--- Extracted text Enclosed Below ---

3. Payment in Settlement of Vested Performance Units .  Following the lapse of the Restrictions on any Performance Units pursuant to both the Performance Vesting Requirement and the Time Vesting Requirement in accordance with Section 2(a) or 2(c) , as applicable, Approach shall, as soon as administratively feasible, but not later than 15 days following the date such Restrictions lapse and the Performance Units become vested, pay to Participant a cash payment equal to the 30-Day Volume-Weighted Average Stock Price, multiplied by the number of Performance Units becoming vested; provided that in no event shall the aggregate cash received in settlement of Performance Units  granted under this Agreement exceed $5,000,000 in any fiscal year.  Upon settlement of vested Performance Units in cash, such Performance Units shall be canceled and terminated.

--- End of Enclosed Extracted text ---
--- Given records Enclosed Below ---

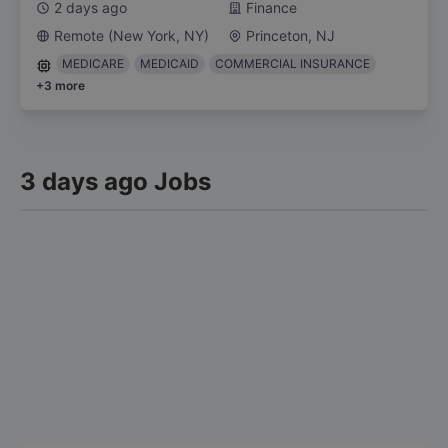
2 days ago
Finance
Remote (New York, NY)
Princeton, NJ
MEDICARE
MEDICAID
COMMERCIAL INSURANCE
+
3
more
3 days ago Jobs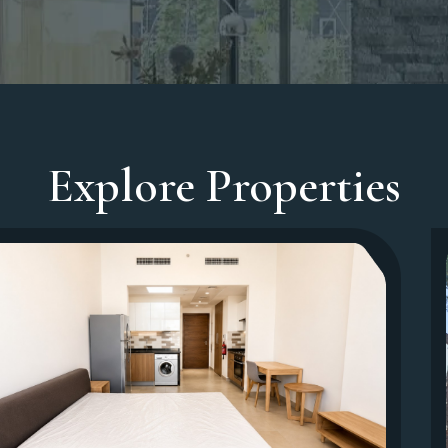
Explore Properties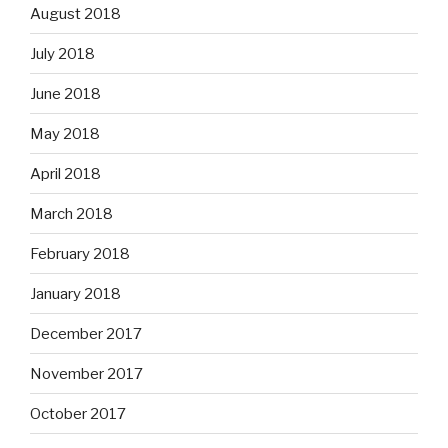
August 2018
July 2018
June 2018
May 2018
April 2018
March 2018
February 2018
January 2018
December 2017
November 2017
October 2017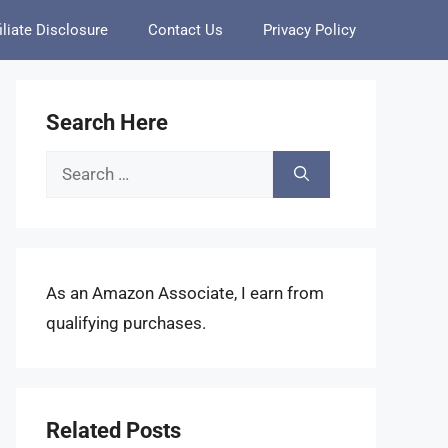
iliate Disclosure
Contact Us
Privacy Policy
Search Here
Search
for:
As an Amazon Associate, I earn from
qualifying purchases.
Related Posts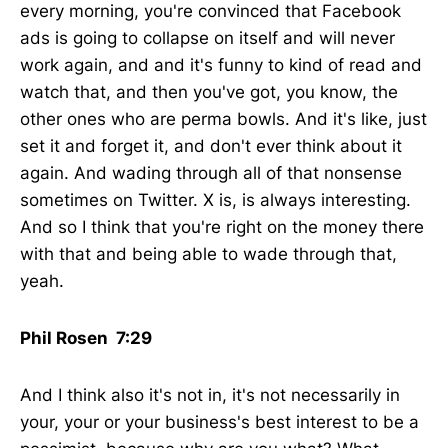
every morning, you're convinced that Facebook
ads is going to collapse on itself and will never
work again, and and it's funny to kind of read and
watch that, and then you've got, you know, the
other ones who are perma bowls. And it's like, just
set it and forget it, and don't ever think about it
again. And wading through all of that nonsense
sometimes on Twitter. X is, is always interesting.
And so I think that you're right on the money there
with that and being able to wade through that,
yeah.
Phil Rosen 7:29
And I think also it's not in, it's not necessarily in
your, your or your business's best interest to be a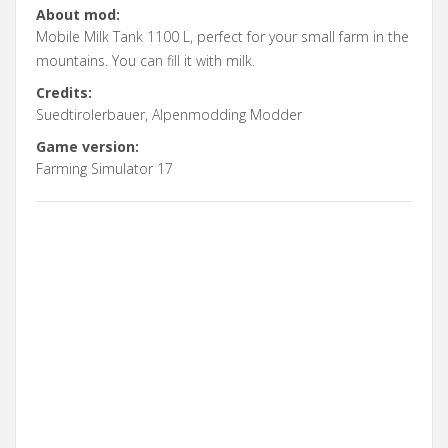
About mod:
Mobile Milk Tank 1100 L, perfect for your small farm in the
mountains. You can fill it with milk.
Credits:
Suedtirolerbauer, Alpenmodding Modder
Game version:
Farming Simulator 17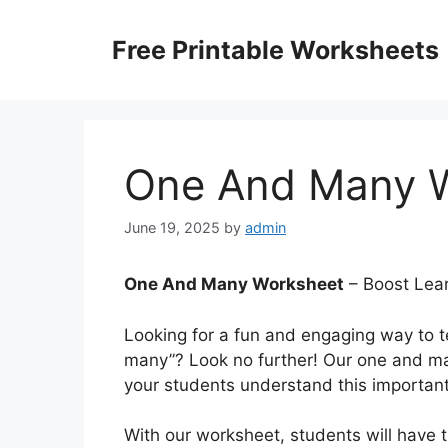
Skip
to
Free Printable Worksheets
content
One And Many 
June 19, 2025
by
admin
One And Many Worksheet
– Boost Lear
Looking for a fun and engaging way to 
many”? Look no further! Our one and ma
your students understand this importan
With our worksheet, students will have t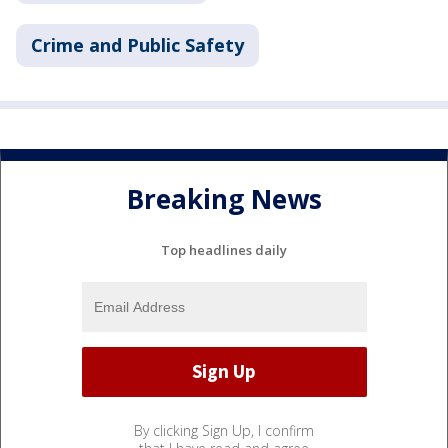
Crime and Public Safety
Breaking News
Top headlines daily
By clicking Sign Up, I confirm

--- End of Enclosed Given records ---

» Actions to take:
1 > In the settlement clause on vested performance units above, transcribe the passage that begins with the words containing "3. Payment in" and ends with "canceled and terminated.".
2 > Go on with the clause on cash settlement of vested performance units from the point where it stops.

» Exercise results:
1 >
3. Payment in Settlement of Vested Performance Units .  Following the lapse of the Restrictions on any Performance Units pursuant to both the Performance Vesting Requirement and the Time Vesting Requirement in accordance with Section 2(a) or 2(c) , as applicable, Approach shall, as soon as administratively feasible, but not later than 15 days following the date such Restrictions lapse and the Performance Units become vested, pay to Participant a cash payment equal to the 30-Day Volume-Weighted Average Stock Price, multiplied by the number of Performance Units becoming vested; provided that in no event shall the aggregate cash received in settlement of Performance Units  granted under this Agreement exceed $5,000,000 in any fiscal year.  Upon settlement of vested Performance Units in cash, such Performance Units shall be canceled and terminated.

2 >
4. No Rights as Stockholder; Dividend Equivalents .  Participant shall have no rights as a stockholder of the Company with respect to the Performance Units; provided that, (a) Participant shall have cash dividend equivalent rights with respect to a number of shares of Common Stock equal to the number of outstanding Performance Units then held by Participant (the “ Underlying Shares ”), with any cash dividends attributable thereto paid to Participant at the time cash dividends are paid to Approach’s stockholders generally, but in any event no later than the 15th day of the third month of the calendar year following the calendar year in which the dividend is declared by Approach; and (b) if and to the extent Approach shall effect a stock split, stock dividend or similar distribution with respect to the Common Stock, the number of Performance Units subject to this Award  shall be increased or decreased by a number equal to the number of shares of Common Stock that would be distributed in connection with such stock split, stock dividend or similar distribution with respect to the Underlying Shares if they were actual shares of Common Stock.      

5. Withholding Taxes .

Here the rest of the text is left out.